Instructions to follow
In the article on migration in West Africa, rewrite the passage that begins with the words containing "The trade not" and ends with "and often unsupervised.", changing "colonialism" to "colonial rule".

Text for analysis
□ □ □ □
WEST AFRICA

The Gambia: Desperate young take the backway to an uncertain future

By Lamin Jaiteh

West Africa has experienced migration as a result of many factors, including population pressure and violence – communal, ethnic and criminal. Much of this movement can be classed as forced: in recent times it has been driven mainly by poverty, with people seeking better economic prospects elsewhere. Ongoing political strife and corruption have also played a big role in people choosing to leave.

It’s a story rooted in history that remains untold by the country’s journalists, particularly in its modern context, and not least because of the tough social, political and professional conditions in which media across the region are forced to work.

The countries of West Africa share historical migration characteristics. The slave trade, starting in the 16th century, had long-term impacts on Africa as a whole but was particularly devastating in West Africa – the main transit area.

The trade not only caused widespread death and human suffering, with Africans treated as a commodity, bought and sold and forcibly sent across the Atlantic to the Americas and the Caribbean, it drained West Africa of millions of its young. The development of economies was severely set back as the most productive segment of the population disappeared overseas.

In modern times, colonialism imposed arbitrarily drawn boundaries but these have done little to curtail patterns of migration which, to most inhabitants, have been a normal way of life for centuries. Communities have family and kinship ties across the region, borders are porous and often unsupervised.

The formation of the Economic Community of West African States (ECOWAS) in 1975 was a bold attempt to stimulate and give form to the kind of borderless society that existed in pre-colonial times.
□ □ □ □
[Human pose keypoint data]
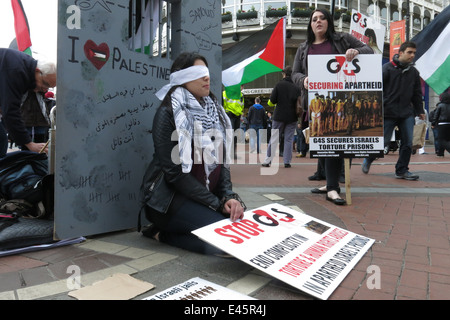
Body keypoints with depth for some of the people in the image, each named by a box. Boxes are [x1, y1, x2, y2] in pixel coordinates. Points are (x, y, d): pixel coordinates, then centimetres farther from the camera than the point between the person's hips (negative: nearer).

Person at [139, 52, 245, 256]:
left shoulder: (213, 111, 10)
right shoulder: (168, 113, -11)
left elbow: (222, 161, 8)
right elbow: (174, 172, -16)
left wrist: (228, 196, -9)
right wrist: (217, 204, -17)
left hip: (207, 195, 8)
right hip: (170, 198, -7)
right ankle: (163, 234, -1)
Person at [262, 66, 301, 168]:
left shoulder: (279, 85, -6)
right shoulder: (296, 87, -1)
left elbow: (272, 100, -8)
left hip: (279, 116, -1)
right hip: (292, 117, 1)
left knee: (273, 138, 6)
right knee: (288, 139, 6)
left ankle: (267, 161, 7)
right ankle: (287, 162, 7)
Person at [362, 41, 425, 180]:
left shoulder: (414, 72, 13)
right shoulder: (387, 68, -4)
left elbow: (417, 93, 21)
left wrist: (420, 111, 19)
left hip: (407, 113, 5)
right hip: (388, 113, -5)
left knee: (407, 143, 0)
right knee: (383, 141, -2)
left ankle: (402, 170, 10)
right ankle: (368, 160, 23)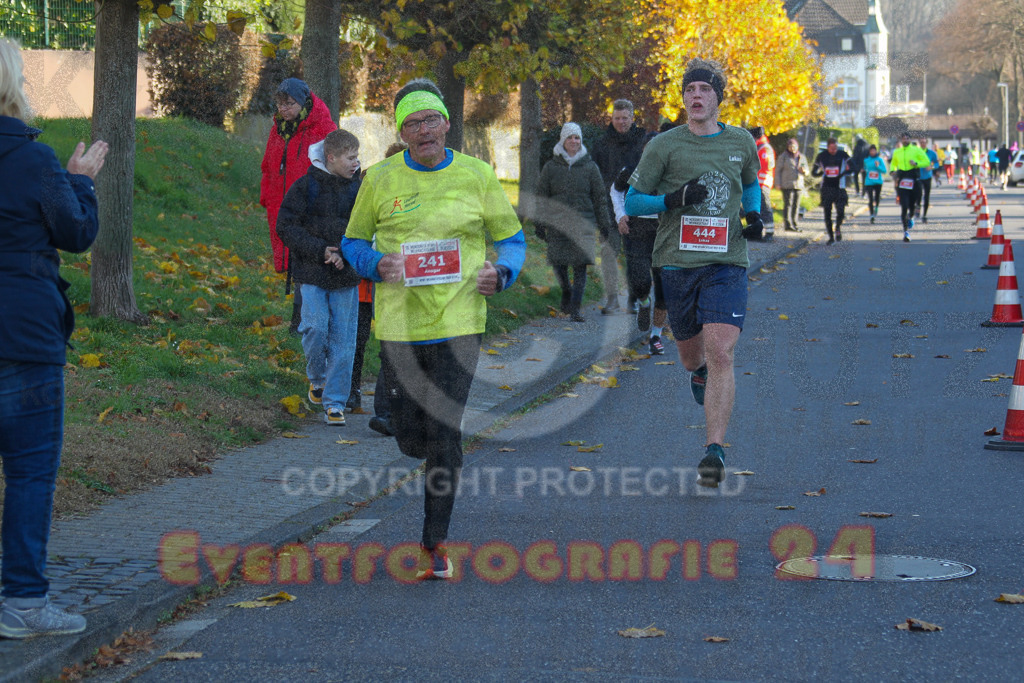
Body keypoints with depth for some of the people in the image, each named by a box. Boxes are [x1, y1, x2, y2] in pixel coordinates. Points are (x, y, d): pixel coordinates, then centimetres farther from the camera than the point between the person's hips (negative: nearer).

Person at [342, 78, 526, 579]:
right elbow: (353, 242, 13)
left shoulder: (476, 175, 3)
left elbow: (511, 239, 13)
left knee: (445, 434, -8)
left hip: (459, 319, -1)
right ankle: (439, 460, 43)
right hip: (399, 323, 1)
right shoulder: (381, 179, 4)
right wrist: (376, 265, -9)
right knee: (409, 435, 4)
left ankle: (435, 544, 1)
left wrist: (500, 272, -9)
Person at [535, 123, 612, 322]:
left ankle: (575, 308, -4)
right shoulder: (551, 167, 7)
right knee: (558, 263, 1)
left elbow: (600, 197, 10)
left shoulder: (589, 167, 7)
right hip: (557, 224, 1)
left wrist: (604, 224, 5)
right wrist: (540, 224, 5)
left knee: (580, 265, -7)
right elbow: (541, 197, 10)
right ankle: (566, 292, 31)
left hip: (583, 224, -1)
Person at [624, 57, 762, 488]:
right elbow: (632, 201, 1)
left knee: (721, 352, -15)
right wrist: (673, 200, -16)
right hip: (677, 261, 0)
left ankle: (714, 452, -16)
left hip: (726, 262, 0)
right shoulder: (664, 146, 0)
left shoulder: (742, 143, 9)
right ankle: (699, 373, 54)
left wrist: (754, 215, 8)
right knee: (689, 350, 14)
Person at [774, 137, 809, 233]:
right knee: (788, 204, -10)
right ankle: (788, 225, -11)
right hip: (787, 185, -5)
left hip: (798, 185, 5)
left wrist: (804, 170, -6)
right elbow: (778, 170, 0)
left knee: (796, 205, 6)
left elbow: (807, 171, 19)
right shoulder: (783, 156, 1)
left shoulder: (801, 157, 14)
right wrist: (778, 183, -7)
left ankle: (795, 224, 13)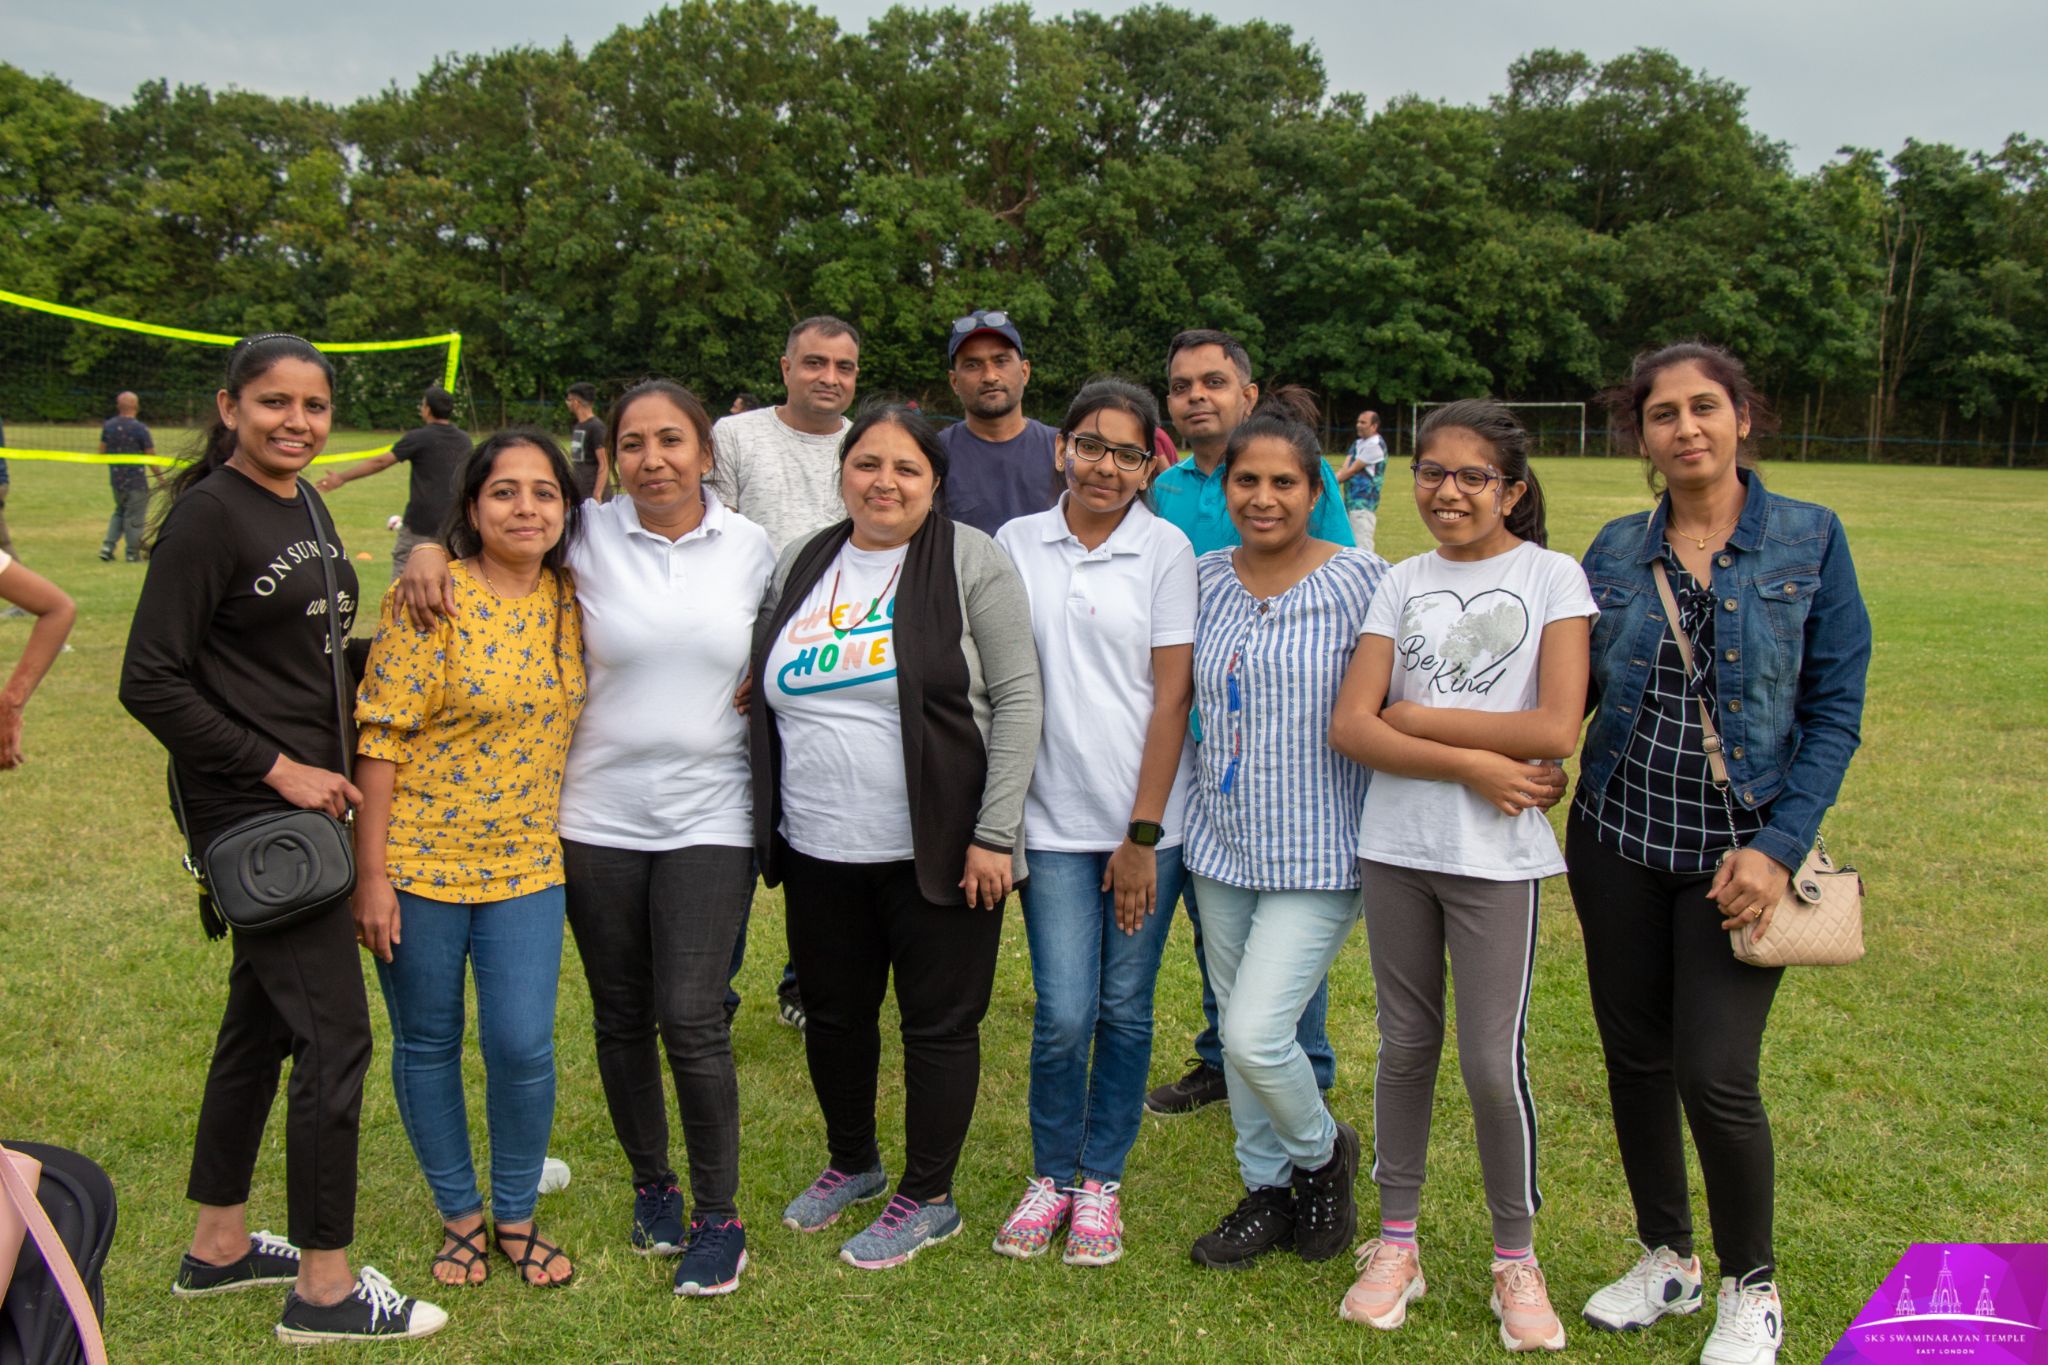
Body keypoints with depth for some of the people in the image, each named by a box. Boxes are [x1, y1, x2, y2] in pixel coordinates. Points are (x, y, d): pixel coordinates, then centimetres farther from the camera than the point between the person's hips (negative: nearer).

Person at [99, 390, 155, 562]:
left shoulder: (108, 426, 0)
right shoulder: (140, 429, -16)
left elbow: (102, 452, 9)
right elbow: (152, 457, -11)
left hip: (116, 479, 5)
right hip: (136, 481, -5)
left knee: (119, 511, 23)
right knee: (135, 518, 4)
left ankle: (107, 546, 12)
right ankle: (133, 553, 11)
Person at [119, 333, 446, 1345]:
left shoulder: (305, 505, 11)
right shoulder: (210, 513, -15)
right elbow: (149, 682, -18)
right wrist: (277, 769, -17)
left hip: (305, 798, 9)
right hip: (252, 808, -9)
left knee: (261, 1023, 18)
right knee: (336, 1037, -5)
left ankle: (218, 1246, 33)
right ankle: (324, 1290, 9)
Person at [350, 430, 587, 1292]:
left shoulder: (568, 600, 2)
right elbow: (381, 737, -13)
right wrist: (372, 873, -13)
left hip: (525, 863, 3)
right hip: (419, 861, -3)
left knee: (522, 1047, 0)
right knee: (427, 1044, 11)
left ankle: (516, 1215, 23)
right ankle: (459, 1214, 30)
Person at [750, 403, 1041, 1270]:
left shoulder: (971, 561, -6)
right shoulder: (798, 566, 9)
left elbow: (1016, 698, -9)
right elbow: (765, 695, 17)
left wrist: (994, 833, -14)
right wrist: (768, 828, 11)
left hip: (936, 852, -5)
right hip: (819, 851, 5)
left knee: (939, 1022, 6)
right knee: (834, 1015, 17)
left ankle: (928, 1198, 25)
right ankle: (851, 1162, 41)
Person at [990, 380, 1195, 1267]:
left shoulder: (1165, 551, -2)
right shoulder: (1017, 543, 4)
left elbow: (1172, 696, -4)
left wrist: (1143, 834, -7)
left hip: (1147, 819, -1)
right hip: (1053, 819, 1)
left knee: (1125, 1009, 8)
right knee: (1063, 1013, -3)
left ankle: (1102, 1181, 26)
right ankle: (1051, 1176, 20)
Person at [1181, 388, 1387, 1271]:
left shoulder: (1359, 580, -10)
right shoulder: (1204, 578, 4)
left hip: (1318, 854, -5)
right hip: (1223, 841, 5)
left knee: (1257, 1034, -11)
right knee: (1236, 1032, 14)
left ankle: (1322, 1154, 20)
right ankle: (1268, 1190, 34)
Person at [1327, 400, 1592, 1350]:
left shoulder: (1551, 577, -1)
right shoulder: (1403, 584, 6)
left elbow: (1555, 728, -13)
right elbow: (1350, 726, -4)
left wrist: (1415, 717, -9)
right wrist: (1473, 763, -15)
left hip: (1496, 854, -3)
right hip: (1395, 845, 3)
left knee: (1492, 1062, -1)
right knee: (1405, 1046, 11)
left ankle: (1516, 1258, 20)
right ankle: (1397, 1240, 26)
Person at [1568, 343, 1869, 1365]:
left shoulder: (1809, 540, -3)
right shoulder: (1616, 551, 4)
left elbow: (1835, 712, -4)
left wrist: (1780, 845, -13)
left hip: (1739, 848, -3)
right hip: (1618, 837, 3)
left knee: (1715, 1075, -5)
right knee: (1634, 1059, 11)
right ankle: (1667, 1259, 33)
□ □ □ □
Answer box
The trade not only caused widespread death and human suffering, with Africans treated as a commodity, bought and sold and forcibly sent across the Atlantic to the Americas and the Caribbean, it drained West Africa of millions of its young. The development of economies was severely set back as the most productive segment of the population disappeared overseas.

In modern times, colonial rule imposed arbitrarily drawn boundaries but these have done little to curtail patterns of migration which, to most inhabitants, have been a normal way of life for centuries. Communities have family and kinship ties across the region, borders are porous and often unsupervised.